§ **Dataset entries**

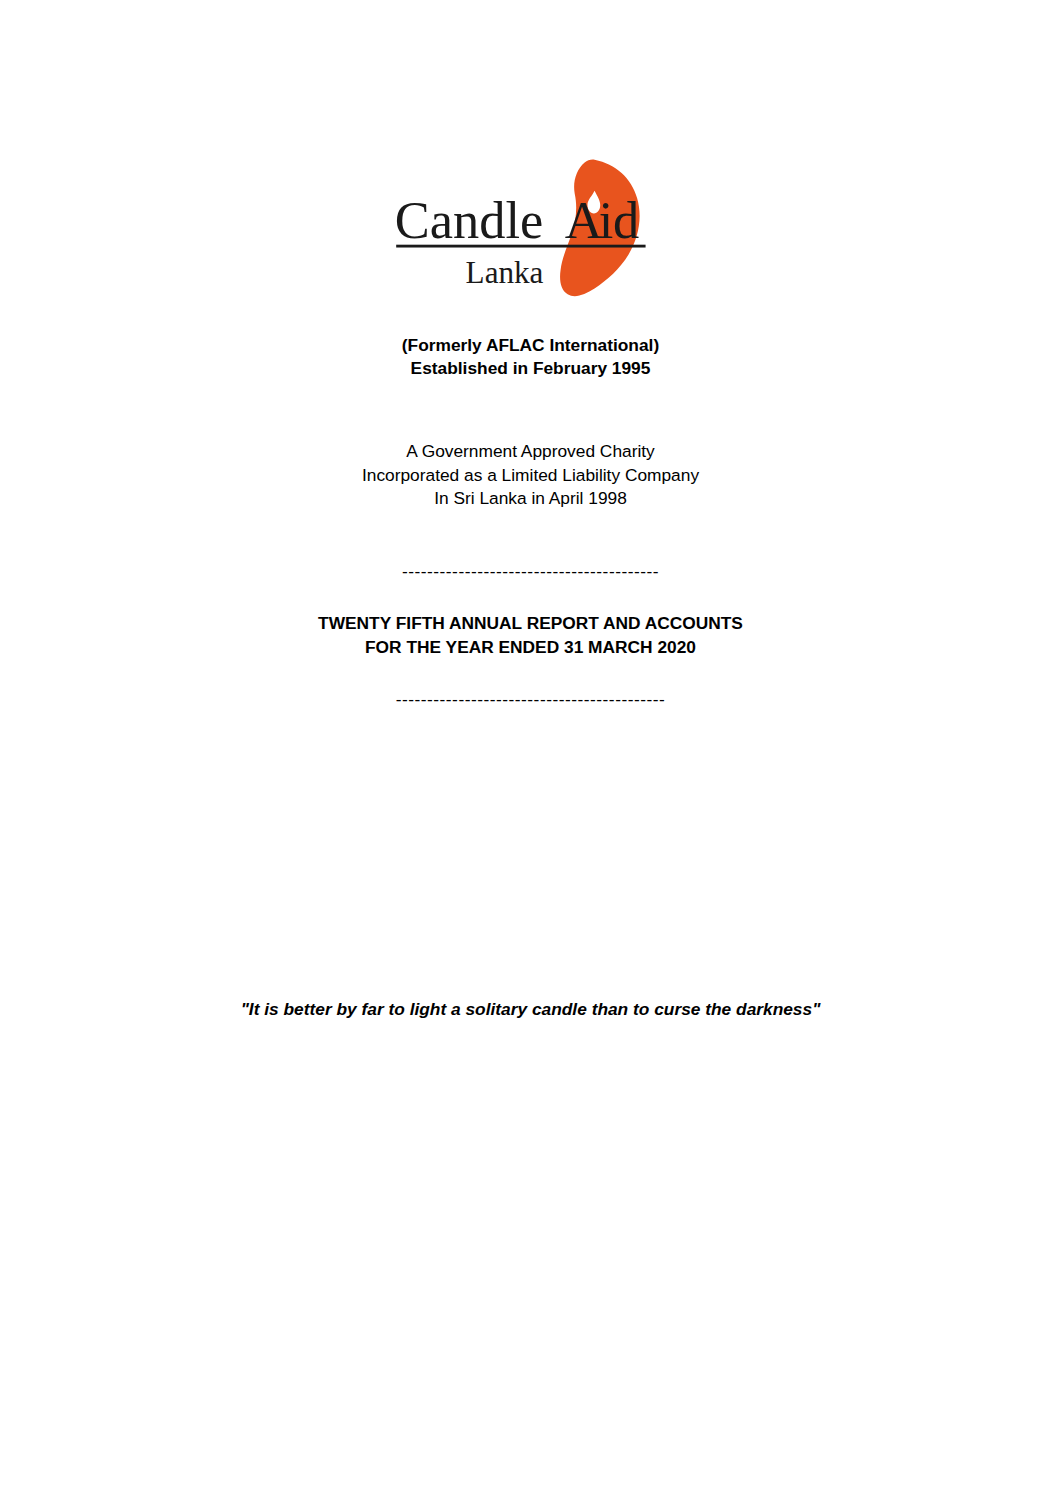Candle A i d Lanka
(Formerly AFLAC International)
Established in February 1995
A Government Approved Charity
Incorporated as a Limited Liability Company
In Sri Lanka in April 1998
-----------------------------------------
TWENTY FIFTH ANNUAL REPORT AND ACCOUNTS
FOR THE YEAR ENDED 31 MARCH 2020
-------------------------------------------
"It is better by far to light a solitary candle than to curse the darkness"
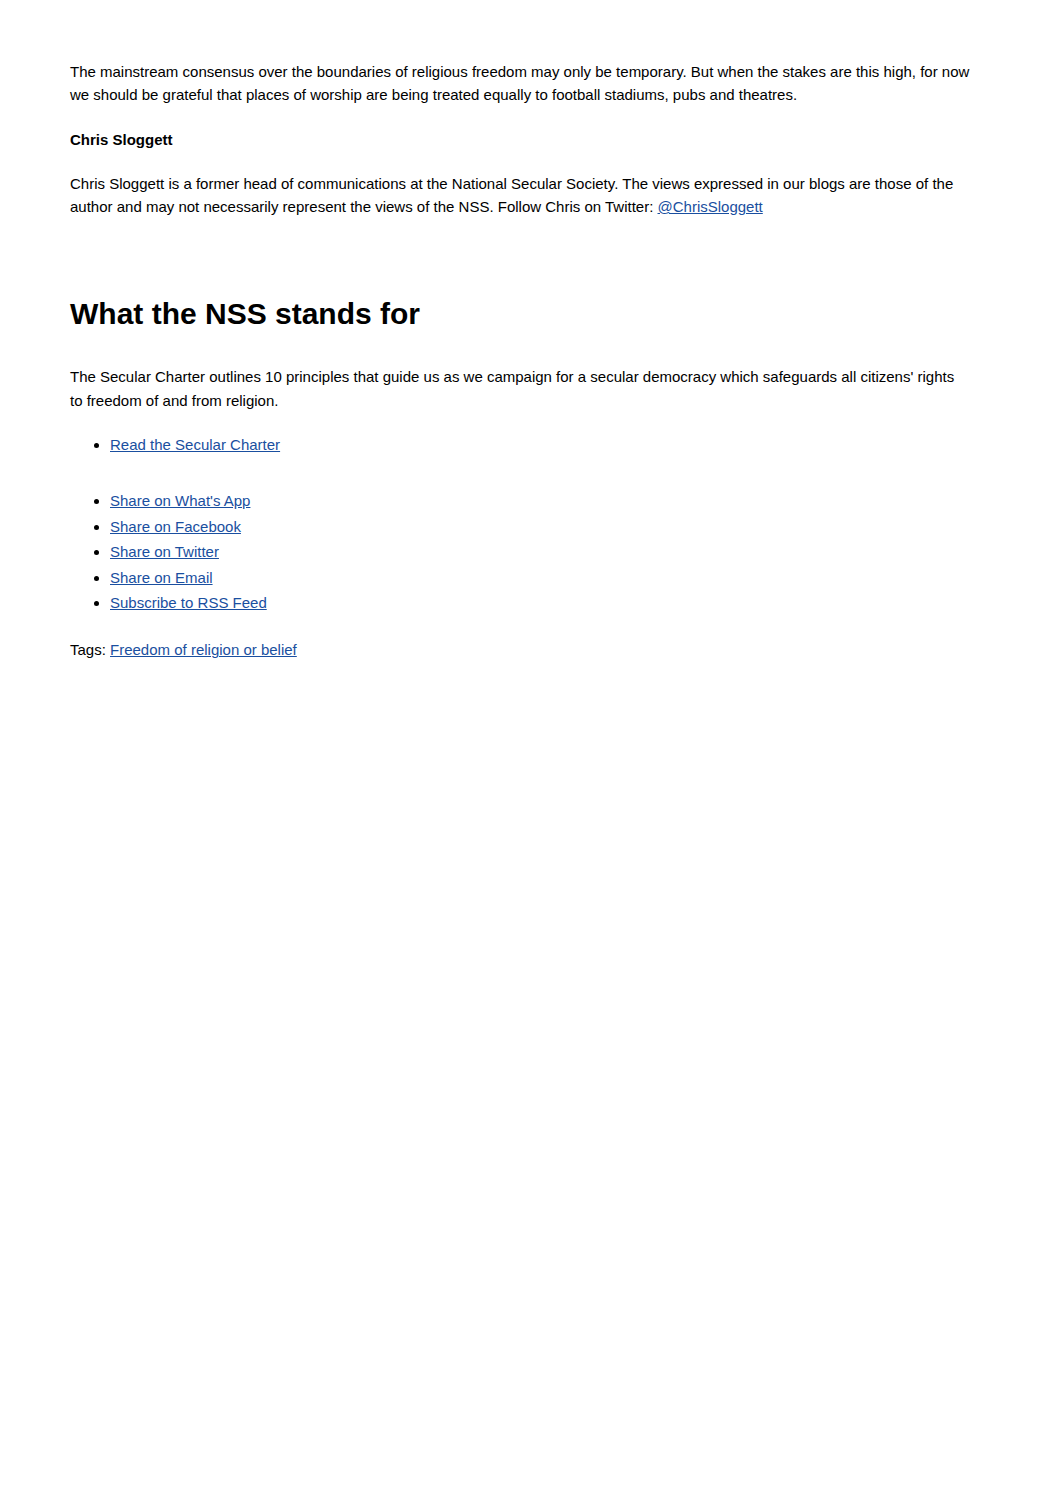The mainstream consensus over the boundaries of religious freedom may only be temporary. But when the stakes are this high, for now we should be grateful that places of worship are being treated equally to football stadiums, pubs and theatres.
Chris Sloggett
Chris Sloggett is a former head of communications at the National Secular Society. The views expressed in our blogs are those of the author and may not necessarily represent the views of the NSS. Follow Chris on Twitter: @ChrisSloggett
What the NSS stands for
The Secular Charter outlines 10 principles that guide us as we campaign for a secular democracy which safeguards all citizens' rights to freedom of and from religion.
Read the Secular Charter
Share on What's App
Share on Facebook
Share on Twitter
Share on Email
Subscribe to RSS Feed
Tags: Freedom of religion or belief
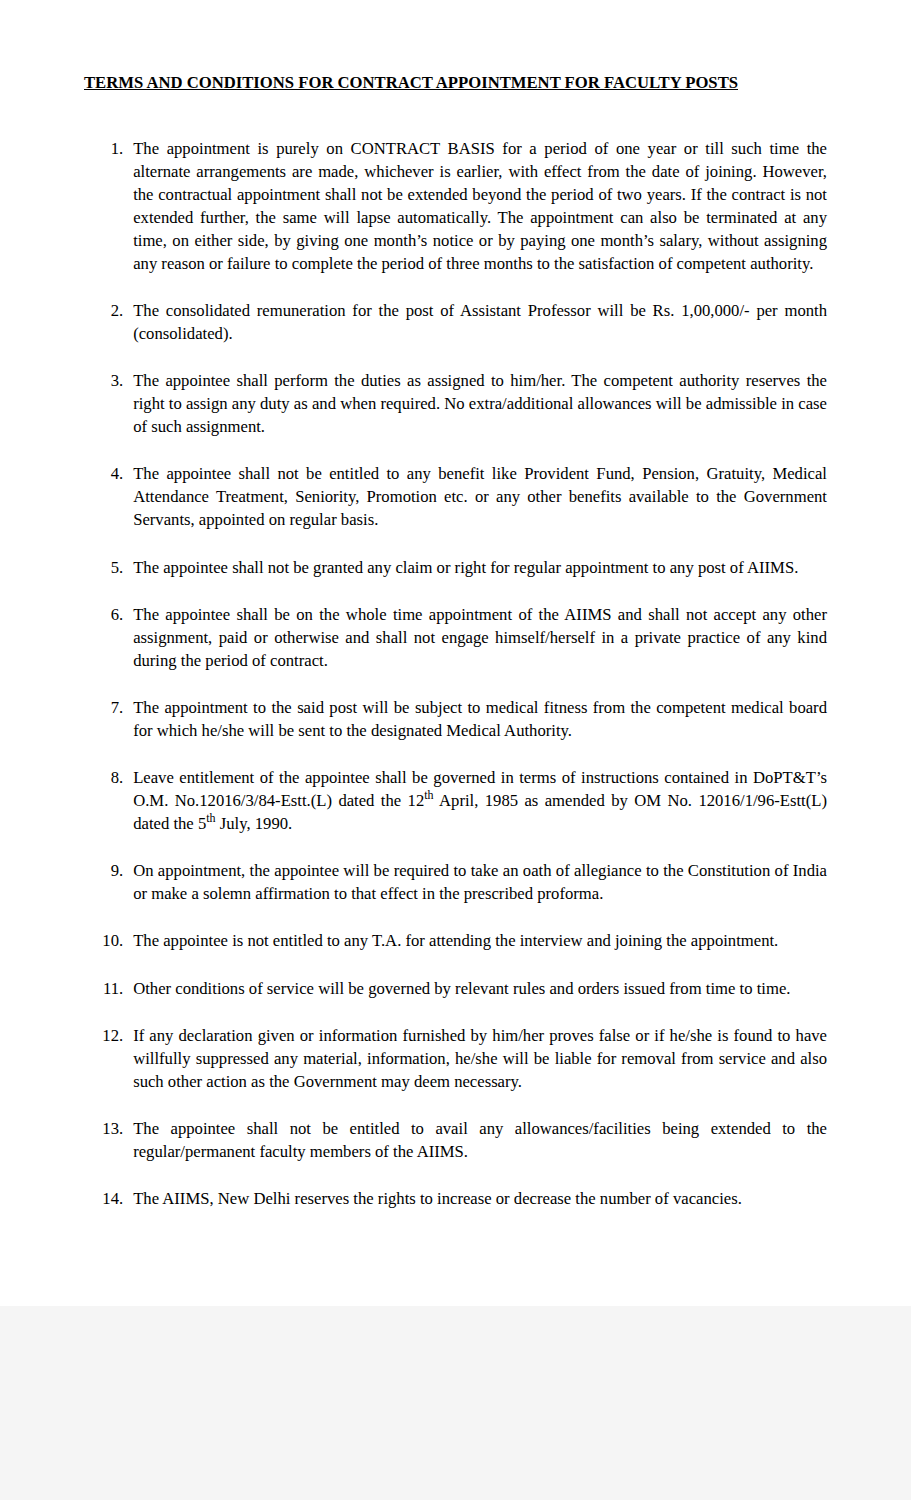TERMS AND CONDITIONS FOR CONTRACT APPOINTMENT FOR FACULTY POSTS
The appointment is purely on CONTRACT BASIS for a period of one year or till such time the alternate arrangements are made, whichever is earlier, with effect from the date of joining. However, the contractual appointment shall not be extended beyond the period of two years. If the contract is not extended further, the same will lapse automatically. The appointment can also be terminated at any time, on either side, by giving one month’s notice or by paying one month’s salary, without assigning any reason or failure to complete the period of three months to the satisfaction of competent authority.
The consolidated remuneration for the post of Assistant Professor will be Rs. 1,00,000/- per month (consolidated).
The appointee shall perform the duties as assigned to him/her. The competent authority reserves the right to assign any duty as and when required. No extra/additional allowances will be admissible in case of such assignment.
The appointee shall not be entitled to any benefit like Provident Fund, Pension, Gratuity, Medical Attendance Treatment, Seniority, Promotion etc. or any other benefits available to the Government Servants, appointed on regular basis.
The appointee shall not be granted any claim or right for regular appointment to any post of AIIMS.
The appointee shall be on the whole time appointment of the AIIMS and shall not accept any other assignment, paid or otherwise and shall not engage himself/herself in a private practice of any kind during the period of contract.
The appointment to the said post will be subject to medical fitness from the competent medical board for which he/she will be sent to the designated Medical Authority.
Leave entitlement of the appointee shall be governed in terms of instructions contained in DoPT&T’s O.M. No.12016/3/84-Estt.(L) dated the 12th April, 1985 as amended by OM No. 12016/1/96-Estt(L) dated the 5th July, 1990.
On appointment, the appointee will be required to take an oath of allegiance to the Constitution of India or make a solemn affirmation to that effect in the prescribed proforma.
The appointee is not entitled to any T.A. for attending the interview and joining the appointment.
Other conditions of service will be governed by relevant rules and orders issued from time to time.
If any declaration given or information furnished by him/her proves false or if he/she is found to have willfully suppressed any material, information, he/she will be liable for removal from service and also such other action as the Government may deem necessary.
The appointee shall not be entitled to avail any allowances/facilities being extended to the regular/permanent faculty members of the AIIMS.
The AIIMS, New Delhi reserves the rights to increase or decrease the number of vacancies.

§ **WORK REQUIRED**
Set the pictures aside and reproduce exactly the lines above, from the line holding "What the NSS stands for" through the line holding "TERMS AND CONDITIONS", both included, with nothing else.

§ **EXERCISE ANSWER**
What the NSS stands for
The Secular Charter outlines 10 principles that guide us as we campaign for a secular democracy which safeguards all citizens' rights to freedom of and from religion.
Read the Secular Charter
Share on What's App
Share on Facebook
Share on Twitter
Share on Email
Subscribe to RSS Feed
Tags: Freedom of religion or belief
TERMS AND CONDITIONS FOR CONTRACT APPOINTMENT FOR FACULTY POSTS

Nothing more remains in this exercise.